Midge Ure has provided items for the exhibition. Picture: Neil Hanna Photography.
Midge Ure has provided items for the exhibition. Picture: Neil Hanna Photography.

An exhibition telling the tale of Scottish pop music over the past 50 years will strike a chord next summer.

Rip it Up will take in diverse movements from dancehall to the emergence of pop in an explosion of colour in the 60s, through the 70s and New Wave.

The exhibition, which will be at the National Museum of Scotland, will feature clothes, photographs, instruments, memorabilia, props, film and music, as well as interviews and archive footage collated in partnership with BBC Scotland.

Artists and bands to be featured in the exhibition will include Gerry Rafferty, Lulu and Franz Ferdinand.

A three-part BBC TV series along with digital and radio content will bring the story to life through the voices of those who made the music, those who witnessed it from behind the scenes, and the fans who lived for it.

Midge Ure, who is lending items to the exhibition including material related to both Live Aid and hit single Vienna, said: “For its size, Scotland really punches above its weight in terms of the global artists it has produced. With the recent interest in museum exhibitions like those about David Bowie and Pink Floyd, I think it’s right that Scotland should showcase its own achievements like this. Although, I never thought I’d see that day that I’d become a museum exhibit myself.”

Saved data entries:
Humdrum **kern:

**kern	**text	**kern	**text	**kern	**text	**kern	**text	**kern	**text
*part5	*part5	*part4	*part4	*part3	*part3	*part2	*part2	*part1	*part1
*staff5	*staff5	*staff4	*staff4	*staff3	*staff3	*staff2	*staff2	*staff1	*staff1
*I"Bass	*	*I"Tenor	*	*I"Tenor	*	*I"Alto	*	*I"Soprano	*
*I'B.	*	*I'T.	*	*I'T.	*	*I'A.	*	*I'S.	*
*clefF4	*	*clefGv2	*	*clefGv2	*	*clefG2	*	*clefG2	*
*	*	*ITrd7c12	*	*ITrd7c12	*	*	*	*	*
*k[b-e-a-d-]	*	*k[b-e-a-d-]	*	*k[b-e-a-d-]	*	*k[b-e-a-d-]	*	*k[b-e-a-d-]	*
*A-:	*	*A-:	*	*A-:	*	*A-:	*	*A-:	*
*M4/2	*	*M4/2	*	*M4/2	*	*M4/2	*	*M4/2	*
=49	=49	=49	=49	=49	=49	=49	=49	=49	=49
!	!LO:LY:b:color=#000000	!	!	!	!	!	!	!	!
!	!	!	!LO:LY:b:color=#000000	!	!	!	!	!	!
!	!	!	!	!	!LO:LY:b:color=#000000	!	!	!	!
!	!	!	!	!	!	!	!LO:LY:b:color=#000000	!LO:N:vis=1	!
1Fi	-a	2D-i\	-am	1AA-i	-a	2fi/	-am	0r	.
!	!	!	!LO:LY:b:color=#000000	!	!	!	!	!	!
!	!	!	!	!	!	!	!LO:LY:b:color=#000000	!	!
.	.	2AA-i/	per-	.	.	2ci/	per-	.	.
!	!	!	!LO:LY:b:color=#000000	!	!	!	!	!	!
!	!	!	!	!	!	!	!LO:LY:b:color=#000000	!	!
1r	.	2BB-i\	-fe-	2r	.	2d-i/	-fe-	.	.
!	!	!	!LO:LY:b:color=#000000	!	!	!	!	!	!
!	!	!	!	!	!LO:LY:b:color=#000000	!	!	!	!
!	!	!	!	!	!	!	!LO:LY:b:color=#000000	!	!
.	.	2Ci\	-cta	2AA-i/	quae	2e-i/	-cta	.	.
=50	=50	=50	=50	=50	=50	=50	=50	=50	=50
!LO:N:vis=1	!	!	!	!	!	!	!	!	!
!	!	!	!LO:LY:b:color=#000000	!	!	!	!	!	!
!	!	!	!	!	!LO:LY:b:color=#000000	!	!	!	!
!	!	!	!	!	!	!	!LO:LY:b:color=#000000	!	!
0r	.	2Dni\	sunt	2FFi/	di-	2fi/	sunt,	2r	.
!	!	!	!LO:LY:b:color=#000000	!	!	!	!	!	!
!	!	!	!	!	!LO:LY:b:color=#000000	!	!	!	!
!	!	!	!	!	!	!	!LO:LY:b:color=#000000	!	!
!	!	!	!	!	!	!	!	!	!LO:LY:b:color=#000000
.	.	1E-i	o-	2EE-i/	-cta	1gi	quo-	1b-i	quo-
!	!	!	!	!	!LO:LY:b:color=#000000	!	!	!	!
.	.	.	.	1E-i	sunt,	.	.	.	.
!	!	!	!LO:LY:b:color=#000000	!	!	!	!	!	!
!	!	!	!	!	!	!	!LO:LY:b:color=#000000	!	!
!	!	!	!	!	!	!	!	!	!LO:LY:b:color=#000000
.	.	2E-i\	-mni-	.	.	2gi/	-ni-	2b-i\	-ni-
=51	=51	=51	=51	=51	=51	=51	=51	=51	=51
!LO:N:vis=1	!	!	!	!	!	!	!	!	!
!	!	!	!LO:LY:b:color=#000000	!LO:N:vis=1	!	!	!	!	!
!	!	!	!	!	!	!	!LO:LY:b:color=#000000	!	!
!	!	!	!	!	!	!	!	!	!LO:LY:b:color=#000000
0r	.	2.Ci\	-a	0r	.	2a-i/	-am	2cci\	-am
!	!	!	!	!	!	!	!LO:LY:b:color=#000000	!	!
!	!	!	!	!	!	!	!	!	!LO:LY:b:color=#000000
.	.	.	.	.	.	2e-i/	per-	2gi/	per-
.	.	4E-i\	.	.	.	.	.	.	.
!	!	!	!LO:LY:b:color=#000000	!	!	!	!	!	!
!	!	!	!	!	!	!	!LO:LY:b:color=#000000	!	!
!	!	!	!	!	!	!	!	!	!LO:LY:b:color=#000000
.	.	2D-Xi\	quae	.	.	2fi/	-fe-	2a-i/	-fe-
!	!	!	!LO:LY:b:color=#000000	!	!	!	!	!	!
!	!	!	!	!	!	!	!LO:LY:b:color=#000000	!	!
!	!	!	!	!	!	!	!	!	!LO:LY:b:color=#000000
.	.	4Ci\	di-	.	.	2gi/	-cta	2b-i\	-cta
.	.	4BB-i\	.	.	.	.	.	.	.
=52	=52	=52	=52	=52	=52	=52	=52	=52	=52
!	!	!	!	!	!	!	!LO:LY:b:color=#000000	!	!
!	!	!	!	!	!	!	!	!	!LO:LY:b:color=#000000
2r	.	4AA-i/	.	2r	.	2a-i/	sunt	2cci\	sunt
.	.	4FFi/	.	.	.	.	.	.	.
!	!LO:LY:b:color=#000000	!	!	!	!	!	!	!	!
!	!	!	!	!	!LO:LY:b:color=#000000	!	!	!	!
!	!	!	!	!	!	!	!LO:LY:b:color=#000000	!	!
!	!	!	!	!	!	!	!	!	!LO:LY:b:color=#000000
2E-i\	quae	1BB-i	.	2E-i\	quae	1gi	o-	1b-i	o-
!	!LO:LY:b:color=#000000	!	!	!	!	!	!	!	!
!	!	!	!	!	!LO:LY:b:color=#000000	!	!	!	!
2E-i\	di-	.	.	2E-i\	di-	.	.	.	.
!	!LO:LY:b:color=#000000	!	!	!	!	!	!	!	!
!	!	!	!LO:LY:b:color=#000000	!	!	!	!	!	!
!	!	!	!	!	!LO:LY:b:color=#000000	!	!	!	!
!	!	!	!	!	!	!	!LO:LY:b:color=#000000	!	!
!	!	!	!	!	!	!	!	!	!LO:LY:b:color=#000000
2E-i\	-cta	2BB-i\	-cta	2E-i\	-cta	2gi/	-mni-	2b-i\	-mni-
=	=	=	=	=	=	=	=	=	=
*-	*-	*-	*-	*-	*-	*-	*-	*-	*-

Task set:
1. Copy the part of the article on the Scottish pop music exhibition that opens with the words containing "Rip it Up will" and closes with "and Franz Ferdinand.", and switch "exhibition" to "display".
2. According to the article on the Scottish pop music exhibition, which partner helped collate the interviews and archive footage?

Task answers:
1.
Rip it Up will take in diverse movements from dancehall to the emergence of pop in an explosion of colour in the 60s, through the 70s and New Wave.

The display, which will be at the National Museum of Scotland, will feature clothes, photographs, instruments, memorabilia, props, film and music, as well as interviews and archive footage collated in partnership with BBC Scotland.

Artists and bands to be featured in the display will include Gerry Rafferty, Lulu and Franz Ferdinand.

2. BBC Scotland